— TÂCHE A —
Mets à jour les entrées du jeu de données ci-dessous en remplaçant « Caterpillar » par « Komatsu », sans rien changer d'autre. Recopie tout le texte de ces entrées, mais laisse les images de côté.

— EXTRAIT À LIRE —
╭──
J 31 – 100% d’émotion sous le Mont Perdu !

Vires de Las Olas
Vires de Las Olas

Le topo-guide est clair pour introduire ce qui attend, en hors-d’œuvre de cette 31ᵉ étape, les 4 compagnons de randonnée : « Toi, qui n’as pas connu la montée du col de Niscle, tu n’as pas connu le doute… En comparaison, l’escalade de Migouélou est une flânerie pour curistes, et le col des Mulets un sentier d’interprétation. Dès que le sentier s’élève, il passe à la verticale…* ».

L’équipe est préparée mentalement et du mental, il lui en faudra. Une montée « au ciel », tout « dret », pour passer de 1240m à 2454m. A 7h30, l’intello sent déjà le « chat mouillé », tellement il transpire. Un peu plus tard, il lui faut des essuie-glaces pour dégager les grosses gouttes de sueur qui lui tombent du front. On l’a compris l’effort est intense. Les gourdes se vident rapidement. L’eau du refuge est remplacée par de l’eau de fonte des neiges.

Pour autant, les semaines de pratique font que toute l’équipe atteint le col d’Aniscle sans difficulté majeure. Repos de quelques minutes puis départ pour le col de Los Maquis (2455), vite atteint. La deuxième difficulté du jour se présente alors : le passage des vires de Las Olas, équipées en deux endroits de chaînes. Main aux rochers à diverses reprises et, progression horizontale pendant de longs moments, à environ 2700 mètres, sous la Punta Olas (3022) qui jouxte le Mont Perdu.
╰──
Entrées du jeu de données
╭──
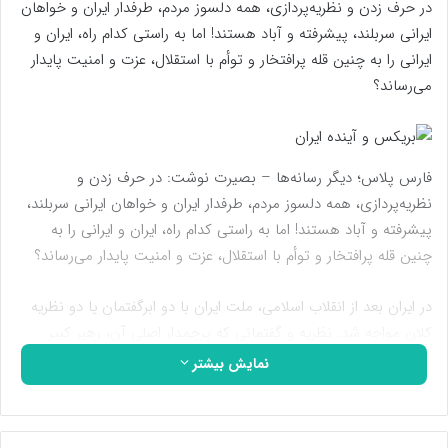
در حرف زدن و نظریه‌پردازی، همه دلسوز مردم، طرفدار ایران و خواهان
ایرانی سربلند، پیشرفته و آباد هستند! اما به راستی کدام راه، ایران و
ایرانی را به چنین قله پرافتخار و توأم با استقلال، عزت و امنیت پایدار
می‌رساند؟
فارس پلاس؛ دیگر رسانه‌ها – بصیرت نوشت: در حرف زدن و
نظریه‌پردازی، همه دلسوز مردم، طرفدار ایران و خواهان ایرانی سربلند،
پیشرفته و آباد هستند! اما به راستی کدام راه، ایران و ایرانی را به
چنین قله پرافتخار و توأم با استقلال، عزت و امنیت پایدار می‌رساند؟
در ایران بعد از انقلاب اسلامی، ملت ایران با دو ابرگفتمان یا دو نظریه
کلان مواجه شد. نظریه و گفتمانی که پرچمدار اصلی آن، رهبر کبیر
انقلاب اسلامی، حضرت امام خمینی(قدس‌الله نفسه الزکیه) بود و بر این
نمایش بیشتر
تأکید داشت که ملت ایران باید روی پای خود بایستد و براساس منافع
خود با دیگر کشورها در تعامل باشد و از آنجا که آمریکا، خلق و خوی
جهانخواری و استکباری دارد، باید در برابر آن ایستاد و لحظه‌ای از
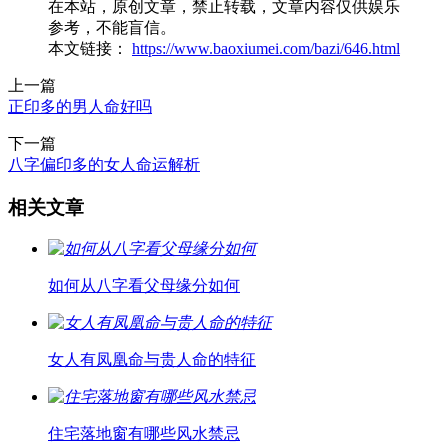
在本站，原创文章，禁止转载，文章内容仅供娱乐
参考，不能盲信。
本文链接：
https://www.baoxiumei.com/bazi/646.html
上一篇
正印多的男人命好吗
下一篇
八字偏印多的女人命运解析
相关文章
如何从八字看父母缘分如何
女人有凤凰命与贵人命的特征
住宅落地窗有哪些风水禁忌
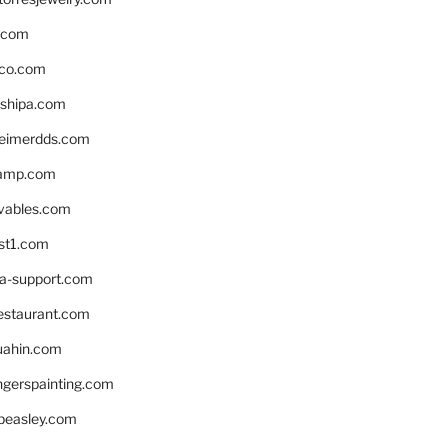
s.com
ico.com
shipa.com
eimerdds.com
camp.com
ivables.com
st1.com
la-support.com
estaurant.com
uahin.com
erspainting.com
beasley.com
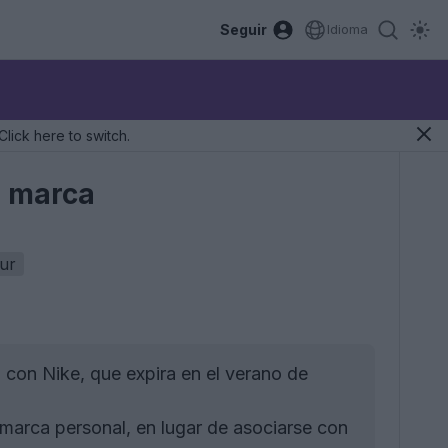
Seguir
Idioma
Click here to switch.
a marca
ur
 con Nike, que expira en el verano de
marca personal, en lugar de asociarse con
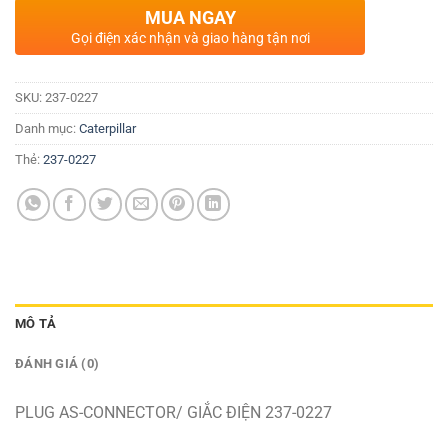
MUA NGAY
Gọi điện xác nhận và giao hàng tận nơi
SKU:
237-0227
Danh mục:
Caterpillar
Thẻ:
237-0227
MÔ TẢ
ĐÁNH GIÁ (0)
PLUG AS-CONNECTOR/ GIẮC ĐIỆN 237-0227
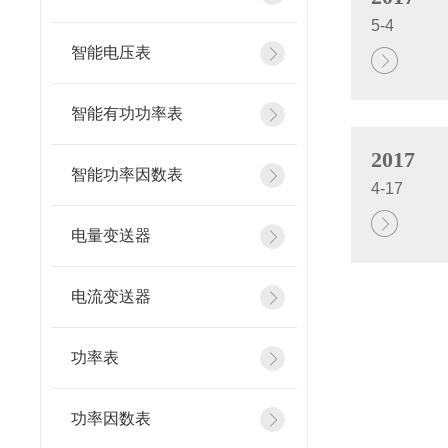
5-4
智能电压表
智能有功功率表
2017
智能功率因数表
4-17
电量变送器
电流变送器
功率表
功率因数表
╰──
— TÂCHE B —
Quels sont tous les cols nommés dans le récit de randonnée sous le Mont Perdu ?

— RÉPONSE A —
در حرف زدن و نظریه‌پردازی، همه دلسوز مردم، طرفدار ایران و خواهان
ایرانی سربلند، پیشرفته و آباد هستند! اما به راستی کدام راه، ایران و
ایرانی را به چنین قله پرافتخار و توأم با استقلال، عزت و امنیت پایدار
می‌رساند؟
فارس پلاس؛ دیگر رسانه‌ها – بصیرت نوشت: در حرف زدن و
نظریه‌پردازی، همه دلسوز مردم، طرفدار ایران و خواهان ایرانی سربلند،
پیشرفته و آباد هستند! اما به راستی کدام راه، ایران و ایرانی را به
چنین قله پرافتخار و توأم با استقلال، عزت و امنیت پایدار می‌رساند؟
در ایران بعد از انقلاب اسلامی، ملت ایران با دو ابرگفتمان یا دو نظریه
کلان مواجه شد. نظریه و گفتمانی که پرچمدار اصلی آن، رهبر کبیر
انقلاب اسلامی، حضرت امام خمینی(قدس‌الله نفسه الزکیه) بود و بر این
نمایش بیشتر
تأکید داشت که ملت ایران باید روی پای خود بایستد و براساس منافع
خود با دیگر کشورها در تعامل باشد و از آنجا که آمریکا، خلق و خوی
جهانخواری و استکباری دارد، باید در برابر آن ایستاد و لحظه‌ای از
在本站，原创文章，禁止转载，文章内容仅供娱乐
参考，不能盲信。
本文链接：
https://www.baoxiumei.com/bazi/646.html
上一篇
正印多的男人命好吗
下一篇
八字偏印多的女人命运解析
相关文章
如何从八字看父母缘分如何
女人有凤凰命与贵人命的特征
住宅落地窗有哪些风水禁忌
s.com
ico.com
shipa.com
eimerdds.com
camp.com
ivables.com
st1.com
la-support.com
estaurant.com
uahin.com
erspainting.com
beasley.com
Seguir
Idioma
Click here to switch.
a marca
ur
 con Nike, que expira en el verano de
marca personal, en lugar de asociarse con
MUA NGAY
Gọi điện xác nhận và giao hàng tận nơi
SKU:
237-0227
Danh mục:
Komatsu
Thẻ:
237-0227
MÔ TẢ
ĐÁNH GIÁ (0)
PLUG AS-CONNECTOR/ GIẮC ĐIỆN 237-0227
5-4
智能电压表
智能有功功率表
2017
智能功率因数表
4-17
电量变送器
电流变送器
功率表
功率因数表

— RÉPONSE B —
- col de Niscle
- col des Mulets
- col d'Aniscle
- col de Los Maquis